Elaboration du code électoral : la ceni s’en tient à ses propres recommandations

Mis à part la société civile et les politiciens, la Commission électorale nationale indépendante (Ceni) se méfie également des propositions du comité interministériel dont les travaux ont été restitués  jeudi dernier à Anosy. Entre la Ceni, institution compétente dans l’organisation des élections, et le comité interministériel, une guerre froide est en train de s’installer.

 «  La Ceni s’en tient aux recommandations que la commission consultative a remis le 29 juin dernier au premier ministre. Ce sont des recommandations complètes car elles résultent de plusieurs concertations au niveau des six régions. C’est donc le fruit d’un long travail acharné avec les forces vives de la nation, en l’occurrence les sociétés civiles, les partis politiques, les médias. La Ceni a également fait appel à des experts internationaux et nationaux pour son élaboration ». La déclaration est du vice-président de la Ceni, Thierry Rakotonarivo, joint au téléphone hier.

Selon ses explications, le comité interministériel dirigé par le premier ministre Olivier Mahafaly Solonandrasana devait avoir une autre mission. «  Nous avons espéré que ce comité procèderait à la rédaction de l’avant-projet de texte relatif aux élections en se basant sur nos recommandations. Pour nous, c’est la mission ultime de ce comité. Nous étions étonnés que le comité ait encore émis des propositions et initié les participants au débat. A quoi a servi ce débat étant donné que les recommandations de la commission consultation ont déjà fait l’objet d’un long débat », a poursuivi ce haut responsable.

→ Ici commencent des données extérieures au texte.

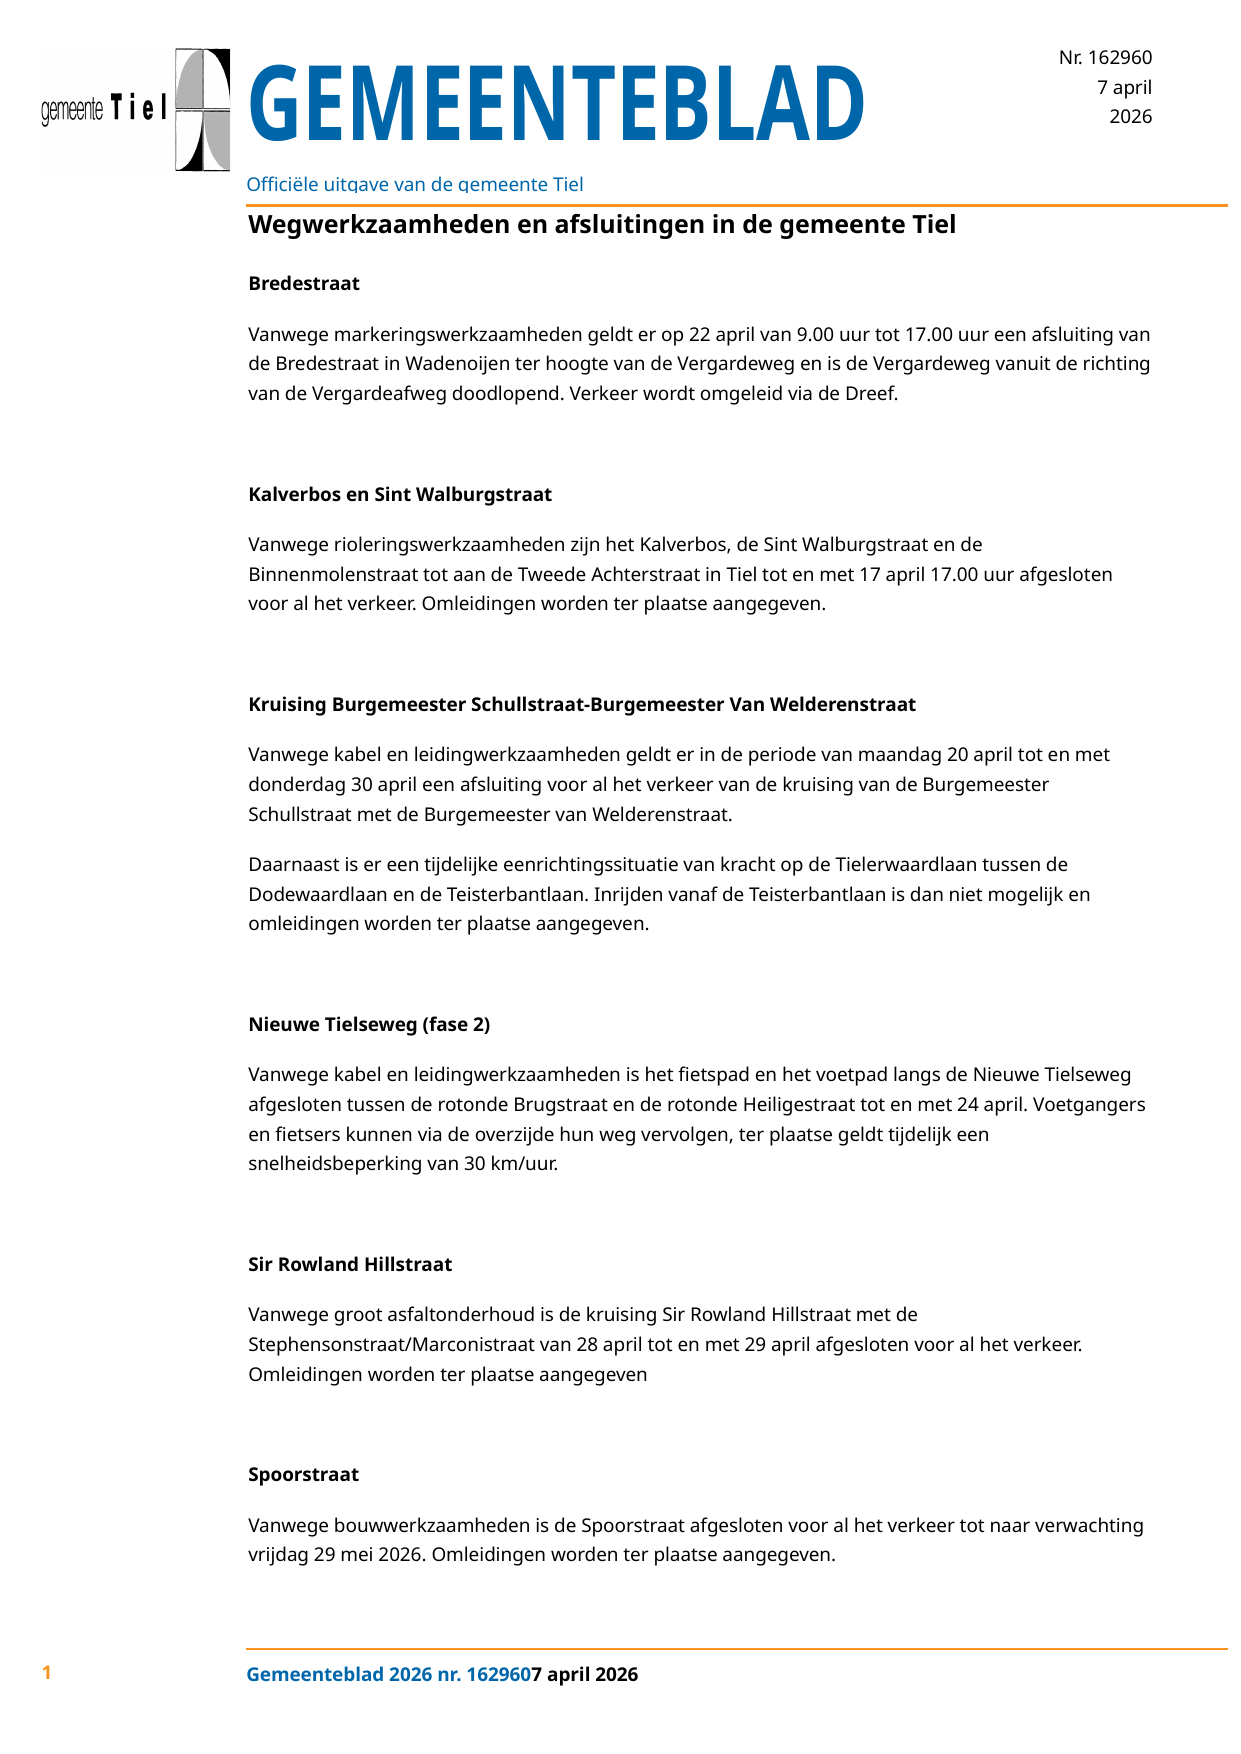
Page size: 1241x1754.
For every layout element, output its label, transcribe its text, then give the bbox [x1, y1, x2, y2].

text Vanwege markeringswerkzaamheden geldt er op 22 april van 9.00 uur tot 17.00 uur een afsluiting van de Bredestraat in Wadenoijen ter hoogte van de Vergardeweg en is de Vergardeweg vanuit de richting van de Vergardeafweg doodlopend. Verkeer wordt omgeleid via de Dreef. [248, 321, 1152, 406]
text Vanwege groot asfaltonderhoud is de kruising Sir Rowland Hillstraat met de Stephensonstraat/Marconistraat van 28 april tot en met 29 april afgesloten voor al het verkeer. Omleidingen worden ter plaatse aangegeven [248, 1302, 1152, 1386]
text Nieuwe Tielseweg (fase 2) [248, 1011, 1152, 1037]
text Vanwege kabel en leidingwerkzaamheden geldt er in de periode van maandag 20 april tot en met donderdag 30 april een afsluiting voor al het verkeer van de kruising van de Burgemeester Schullstraat met de Burgemeester van Welderenstraat. [248, 742, 1152, 826]
text Bredestraat [248, 270, 1152, 296]
text Spoorstraat [248, 1462, 1152, 1487]
text Sir Rowland Hillstraat [248, 1251, 1152, 1277]
picture [41, 47, 231, 172]
text Vanwege rioleringswerkzaamheden zijn het Kalverbos, de Sint Walburgstraat en de Binnenmolenstraat tot aan de Tweede Achterstraat in Tiel tot en met 17 april 17.00 uur afgesloten voor al het verkeer. Omleidingen worden ter plaatse aangegeven. [248, 531, 1152, 616]
text Daarnaast is er een tijdelijke eenrichtingssituatie van kracht op de Tielerwaardlaan tussen de Dodewaardlaan en de Teisterbantlaan. Inrijden vanaf de Teisterbantlaan is dan niet mogelijk en omleidingen worden ter plaatse aangegeven. [248, 851, 1152, 936]
text Wegwerkzaamheden en afsluitingen in de gemeente Tiel [248, 207, 1152, 241]
text Vanwege kabel en leidingwerkzaamheden is het fietspad en het voetpad langs de Nieuwe Tielseweg afgesloten tussen de rotonde Brugstraat en de rotonde Heiligestraat tot en met 24 april. Voetgangers en fietsers kunnen via de overzijde hun weg vervolgen, ter plaatse geldt tijdelijk een snelheidsbeperking van 30 km/uur. [248, 1062, 1152, 1176]
text Vanwege bouwwerkzaamheden is de Spoorstraat afgesloten voor al het verkeer tot naar verwachting vrijdag 29 mei 2026. Omleidingen worden ter plaatse aangegeven. [248, 1512, 1152, 1567]
text Kalverbos en Sint Walburgstraat [248, 481, 1152, 506]
text Kruising Burgemeester Schullstraat-Burgemeester Van Welderenstraat [248, 691, 1152, 717]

Un silence qui en dit long…

L’absence des membres de la Ceni lors de la cérémonie de restitution des travaux du comité interministériel à Anosy en dit long sur la situation actuelle entre la Ceni et le gouvernement. « Nous ne voulons aucunement créer la polémique. La Ceni n’a plus son mot à dire. La balle est dans le camp des politiciens et de nos dirigeants. La Ceni a accompli sa mission et nous en sommes satisfaits. Nous avons choisi de ne pas participer à la cérémonie de jeudi dernier par respect au comité interministériel », a expliqué Thierry Rakotonarivo.

Dorénavant, la Ceni attendra l’avant-projet et prépare un lobbying auprès des parlementaires. «  Si jamais nos recommandations sont tronquées ou modifiées, nous mènerons notre mission de plaidoyer au niveau des derniers décideurs que sont les députés et les sénateurs. Nous avons demandé au gouvernement qu’on nous remette le projet de loi avant de l’envoyer aux parlements », a-t-il conclu.